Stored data

================

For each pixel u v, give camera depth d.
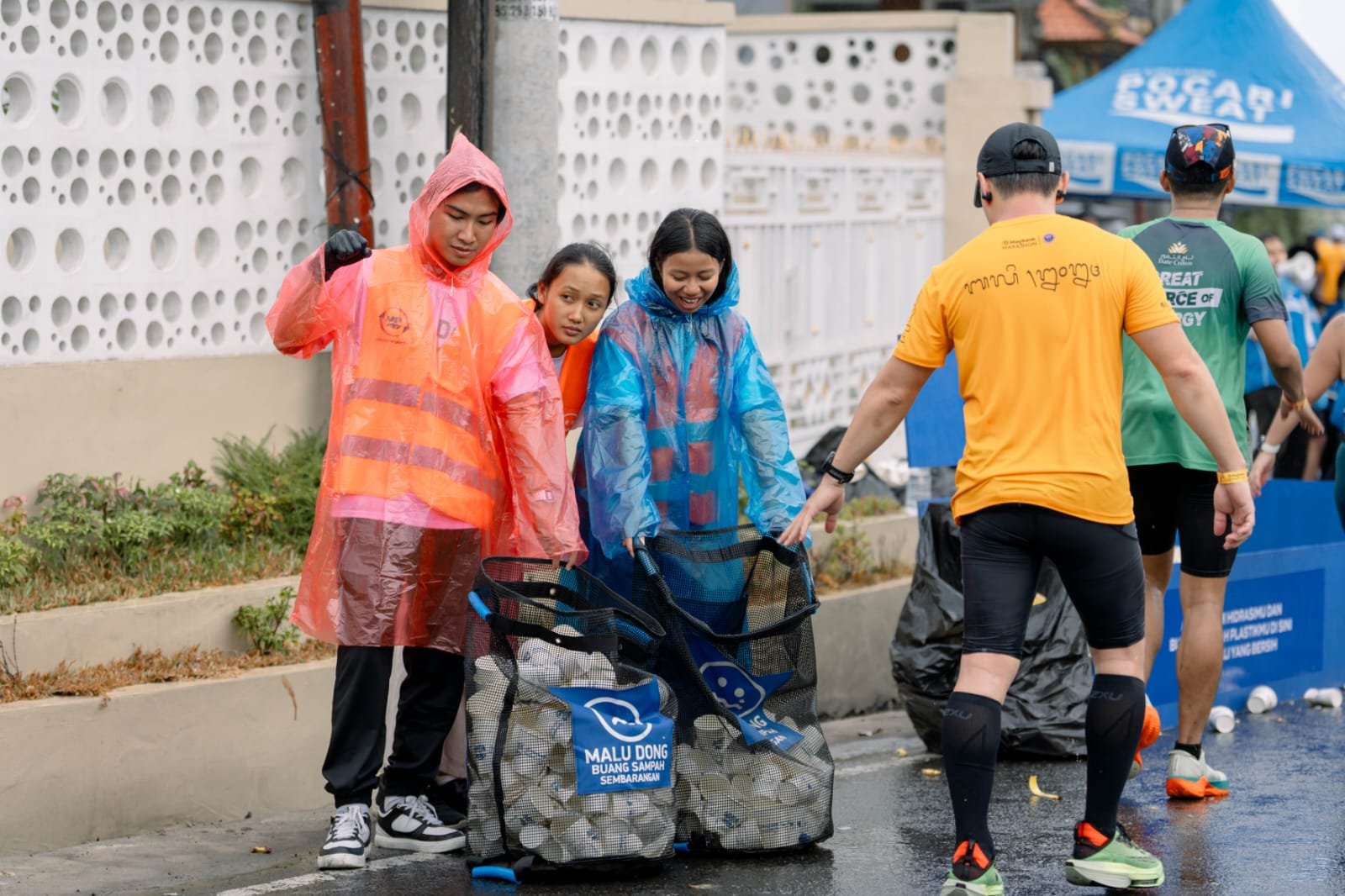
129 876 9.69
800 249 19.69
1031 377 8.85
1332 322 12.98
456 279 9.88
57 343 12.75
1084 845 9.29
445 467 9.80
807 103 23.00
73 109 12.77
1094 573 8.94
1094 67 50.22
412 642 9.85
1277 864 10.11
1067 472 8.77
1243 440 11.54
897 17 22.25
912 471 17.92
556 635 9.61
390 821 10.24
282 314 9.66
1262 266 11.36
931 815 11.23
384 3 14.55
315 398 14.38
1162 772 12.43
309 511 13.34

================

▶ [Work to be completed] Restate exactly each line of the data from the one bearing "57 343 12.75" to the end, and add nothing.

▶ [Output of the exercise]
57 343 12.75
1084 845 9.29
445 467 9.80
807 103 23.00
73 109 12.77
1094 573 8.94
1094 67 50.22
412 642 9.85
1277 864 10.11
1067 472 8.77
1243 440 11.54
897 17 22.25
912 471 17.92
556 635 9.61
390 821 10.24
282 314 9.66
1262 266 11.36
931 815 11.23
384 3 14.55
315 398 14.38
1162 772 12.43
309 511 13.34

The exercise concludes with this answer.